-------- Exercise material --------
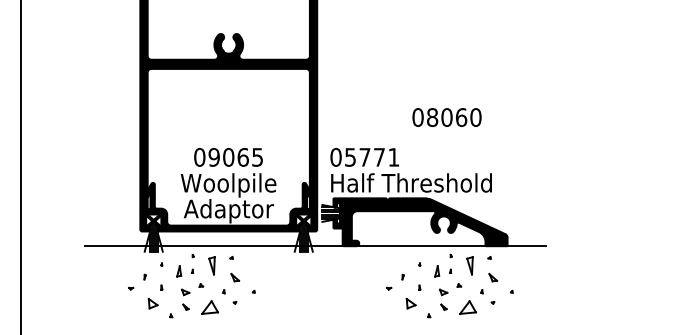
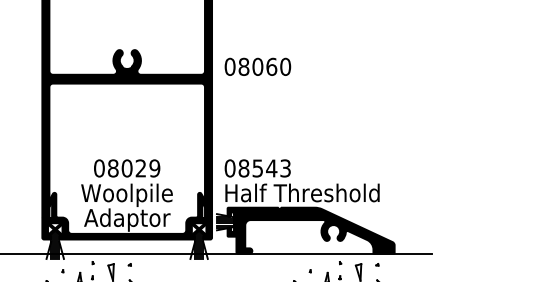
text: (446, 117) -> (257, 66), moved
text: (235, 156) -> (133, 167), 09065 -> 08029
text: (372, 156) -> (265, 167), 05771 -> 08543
--------
-------- Exercise material --------
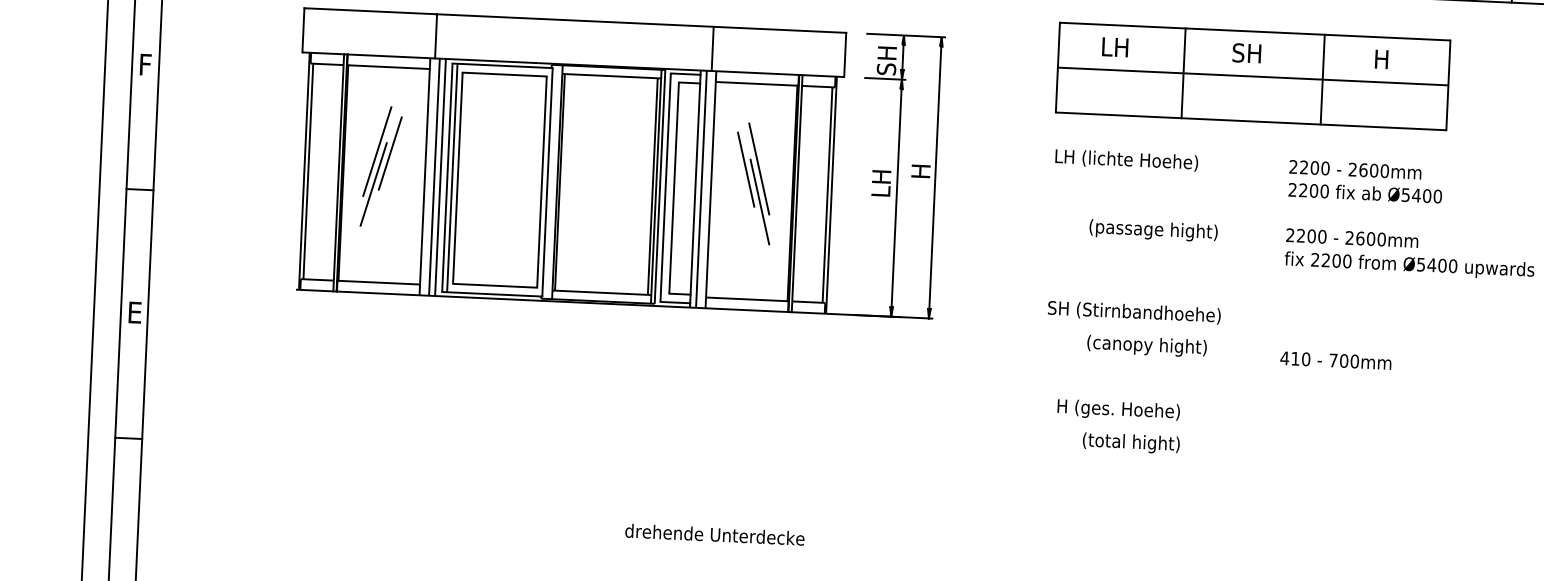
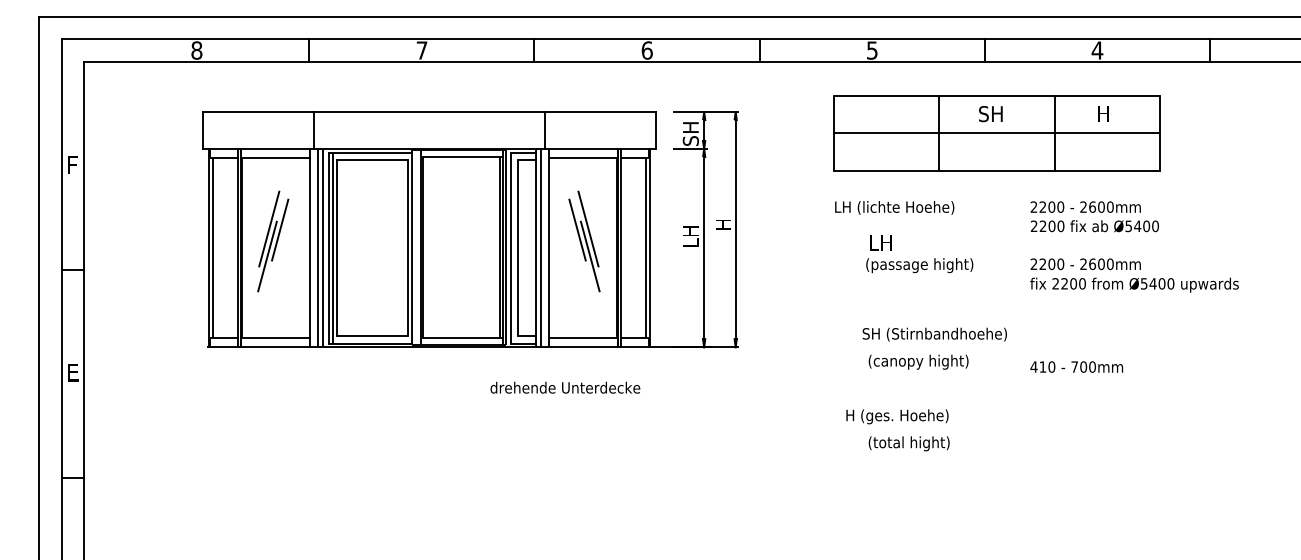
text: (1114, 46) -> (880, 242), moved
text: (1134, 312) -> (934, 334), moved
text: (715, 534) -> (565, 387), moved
--------
Instruction:
Would you print exactly and only the lines of the material above that run from the line with "text: (1114, 46) -> (880, 242), moved" through the line with "text: (715, 534) -> (565, 387), moved", both included?

Response area:
text: (1114, 46) -> (880, 242), moved
text: (1134, 312) -> (934, 334), moved
text: (715, 534) -> (565, 387), moved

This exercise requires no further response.